De plus, comme le rappelle l’université de Cambridge, plusieurs études ont établi que l’apprentissage d’une langue étrangère a de nombreux bénéfices. Excellente gymnastique du cerveau, cela permet de lutter contre les troubles neurologiques et la maladie d’Alzheimer. Et en plus d’améliorer sa concentration et sa mémoire, cela peut aussi aider à la prise de décision et la résolution de problèmes. Enfin, et comment s’en étonner, cela améliore également l’écoute et l’empathie vis-à-vis des autres. Du coup, ce serait vraiment dommage pour les générations futures de choisir une solution de facilité !
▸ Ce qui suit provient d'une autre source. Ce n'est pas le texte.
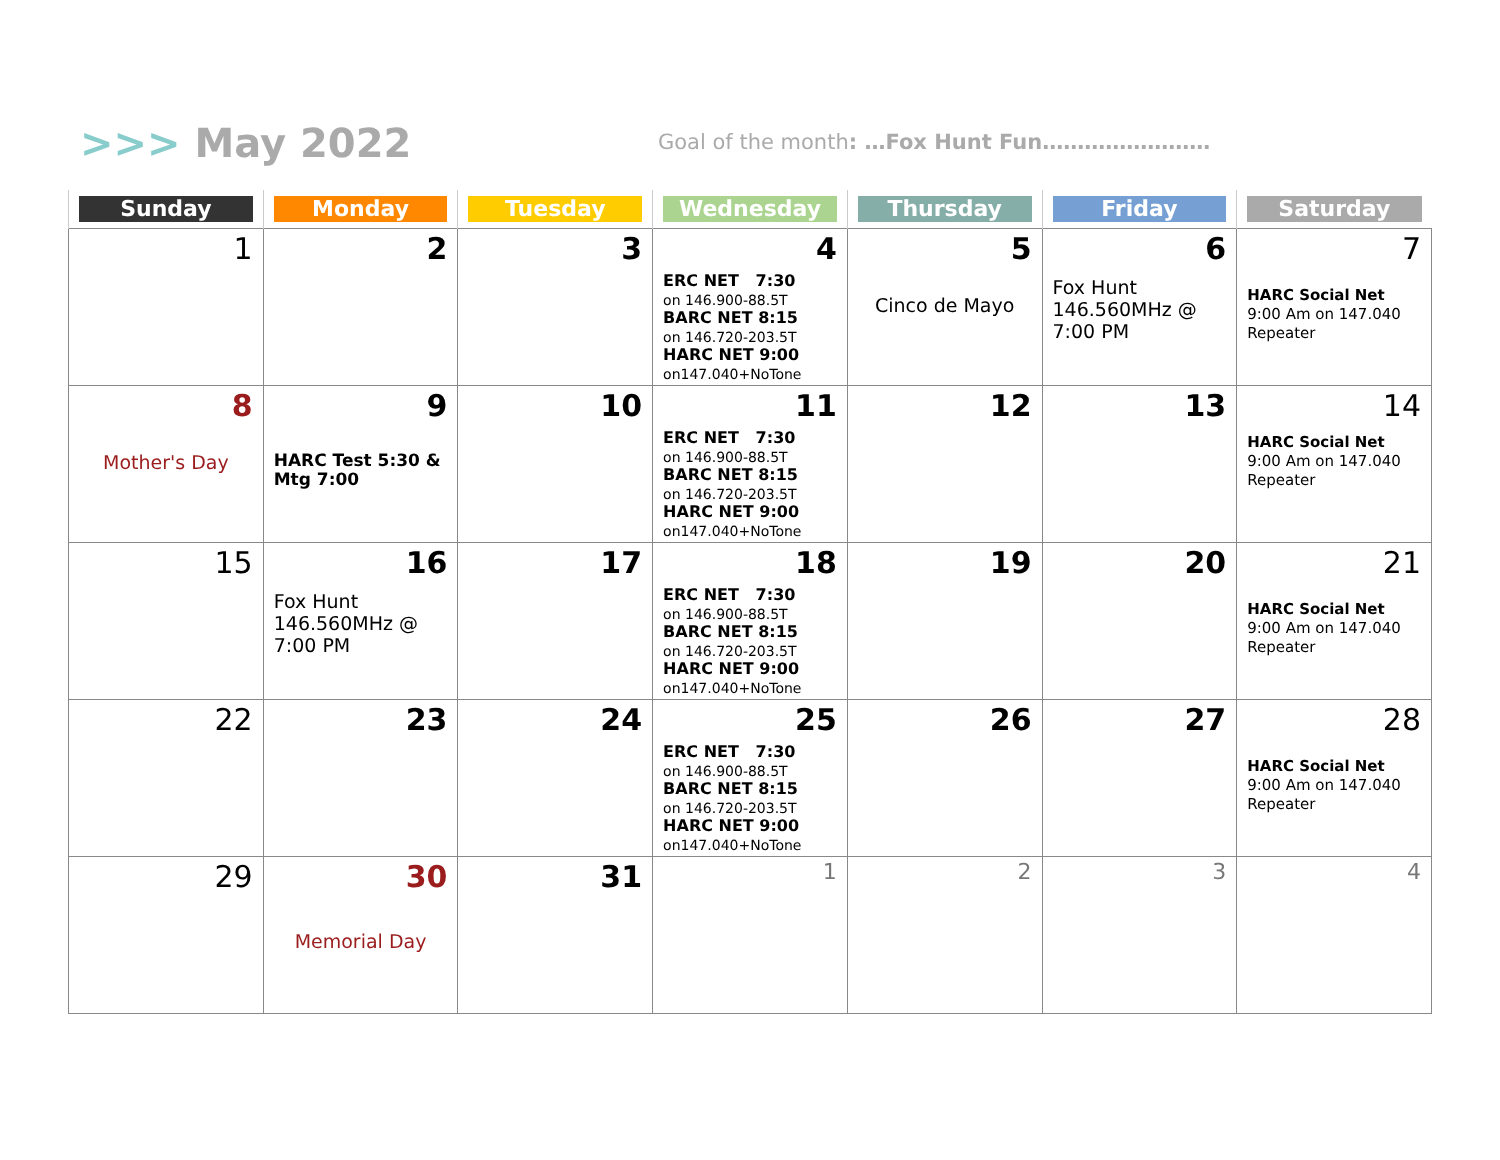>>> May 2022
Goal of the month: …Fox Hunt Fun……………………
| Sunday | Monday | Tuesday | Wednesday | Thursday | Friday | Saturday |
| --- | --- | --- | --- | --- | --- | --- |
| 1 | 2 | 3 | 4 ERC NET 7:30 on 146.900-88.5T BARC NET 8:15 on 146.720-203.5T HARC NET 9:00 on147.040+NoTone | 5 Cinco de Mayo | 6 Fox Hunt 146.560MHz @ 7:00 PM | 7 HARC Social Net 9:00 Am on 147.040 Repeater |
| 8 Mother's Day | 9 HARC Test 5:30 & Mtg 7:00 | 10 | 11 ERC NET 7:30 on 146.900-88.5T BARC NET 8:15 on 146.720-203.5T HARC NET 9:00 on147.040+NoTone | 12 | 13 | 14 HARC Social Net 9:00 Am on 147.040 Repeater |
| 15 | 16 Fox Hunt 146.560MHz @ 7:00 PM | 17 | 18 ERC NET 7:30 on 146.900-88.5T BARC NET 8:15 on 146.720-203.5T HARC NET 9:00 on147.040+NoTone | 19 | 20 | 21 HARC Social Net 9:00 Am on 147.040 Repeater |
| 22 | 23 | 24 | 25 ERC NET 7:30 on 146.900-88.5T BARC NET 8:15 on 146.720-203.5T HARC NET 9:00 on147.040+NoTone | 26 | 27 | 28 HARC Social Net 9:00 Am on 147.040 Repeater |
| 29 | 30 Memorial Day | 31 | 1 | 2 | 3 | 4 |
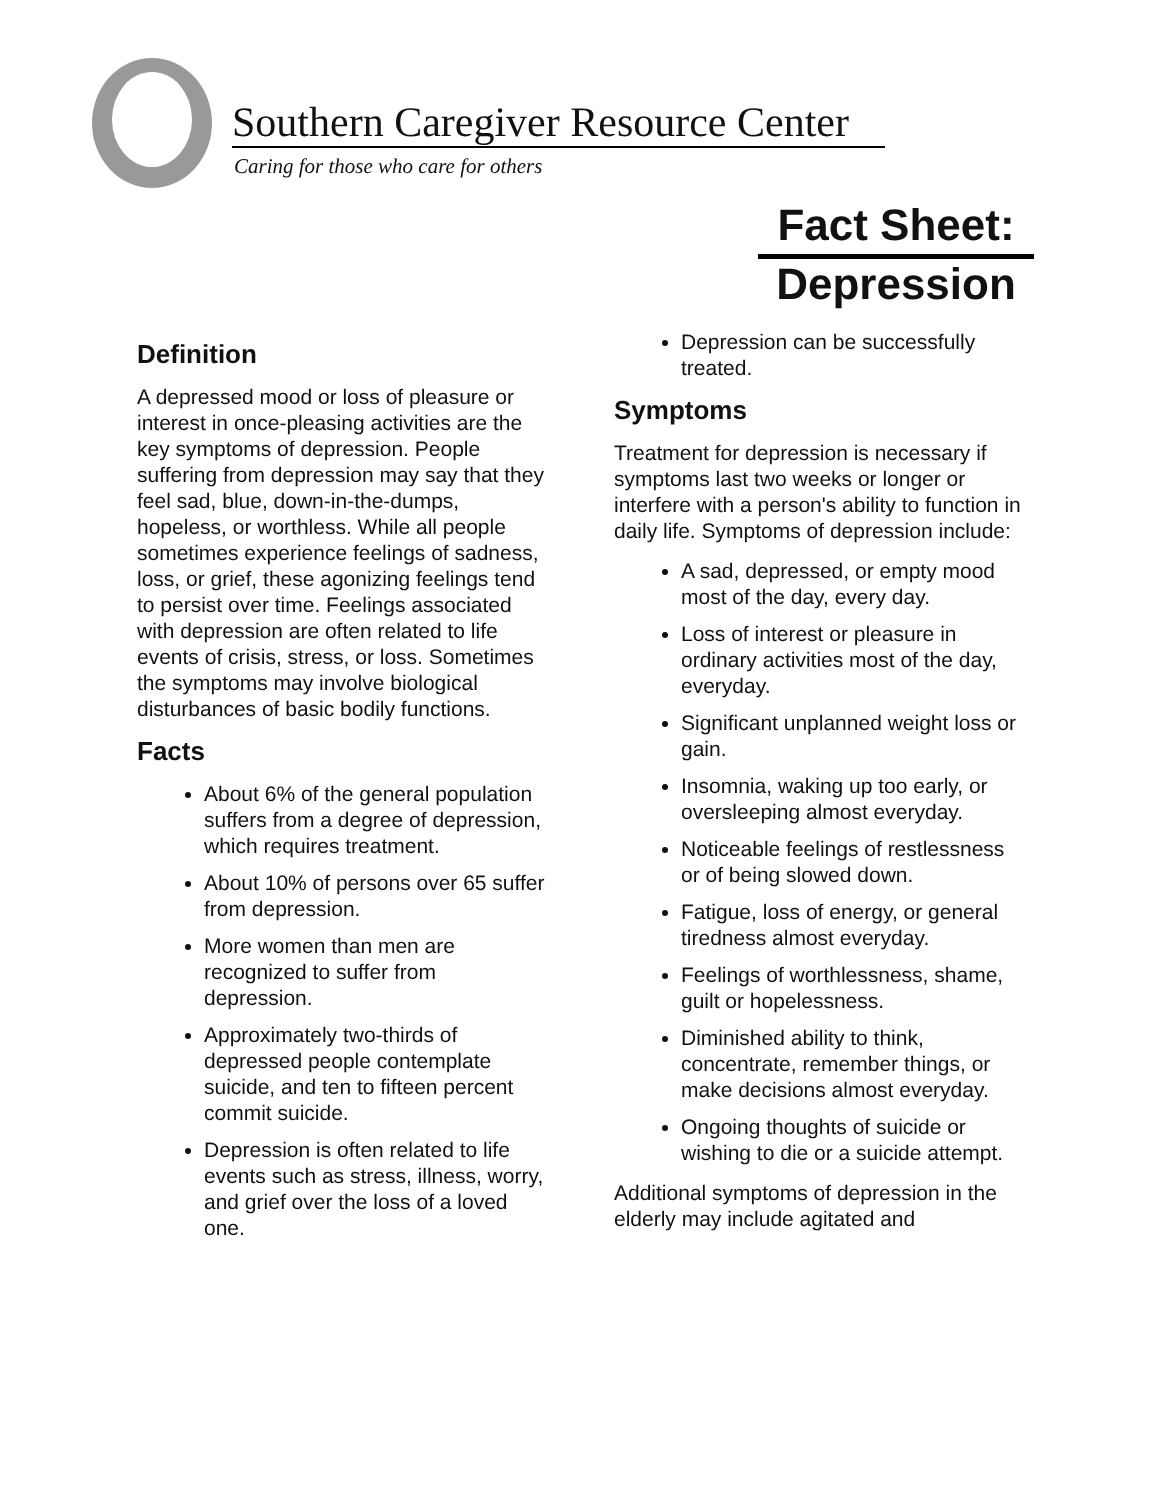Southern Caregiver Resource Center
Caring for those who care for others
Fact Sheet:
Depression
Definition
A depressed mood or loss of pleasure or interest in once-pleasing activities are the key symptoms of depression. People suffering from depression may say that they feel sad, blue, down-in-the-dumps, hopeless, or worthless. While all people sometimes experience feelings of sadness, loss, or grief, these agonizing feelings tend to persist over time. Feelings associated with depression are often related to life events of crisis, stress, or loss. Sometimes the symptoms may involve biological disturbances of basic bodily functions.
Facts
About 6% of the general population suffers from a degree of depression, which requires treatment.
About 10% of persons over 65 suffer from depression.
More women than men are recognized to suffer from depression.
Approximately two-thirds of depressed people contemplate suicide, and ten to fifteen percent commit suicide.
Depression is often related to life events such as stress, illness, worry, and grief over the loss of a loved one.
Depression can be successfully treated.
Symptoms
Treatment for depression is necessary if symptoms last two weeks or longer or interfere with a person's ability to function in daily life. Symptoms of depression include:
A sad, depressed, or empty mood most of the day, every day.
Loss of interest or pleasure in ordinary activities most of the day, everyday.
Significant unplanned weight loss or gain.
Insomnia, waking up too early, or oversleeping almost everyday.
Noticeable feelings of restlessness or of being slowed down.
Fatigue, loss of energy, or general tiredness almost everyday.
Feelings of worthlessness, shame, guilt or hopelessness.
Diminished ability to think, concentrate, remember things, or make decisions almost everyday.
Ongoing thoughts of suicide or wishing to die or a suicide attempt.
Additional symptoms of depression in the elderly may include agitated and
Pour conclure, des inquiétudes subsistent face à l’intelligence artificielle, car elle pourrait menacer notre vie privée et notre sécurité. C’est maintenant aux experts et aux pouvoirs publics d’y remédier au plus vite. En effet, cette technologie émergente n’est pas près de disparaître ! Espérons qu’à terme elle trouve sa juste place dans nos sociétés. En tout cas, pour l’apprentissage des langues, il semble clair que les applications qui utilisent l’IA sont potentiellement de bons outils de pratique quotidienne, mais plutôt en complément des méthodes traditionnelles. En effet, comme dans beaucoup d’autres domaines (programmation, journalisme, recherches, finances, …) on ne pourra jamais retirer l’humain de façon satisfaisante. C’est ce que je constate dans mes cours : pour bien apprendre on ne peut ignorer les émotions, ni la fatigue ou le stress. Ainsi, il est nécessaire de faire preuve de patience et de compréhension face à l’embarras ou la crainte de l’échec par exemple. Mais le plus important, c’est de prendre du bon temps ! Saviez-vous qu’il ne faut que 10 à 20 répétitions (au lieu de 4000) pour que notre cerveau forme une nouvelle synapse… mais seulement quand on s’amuse ?!!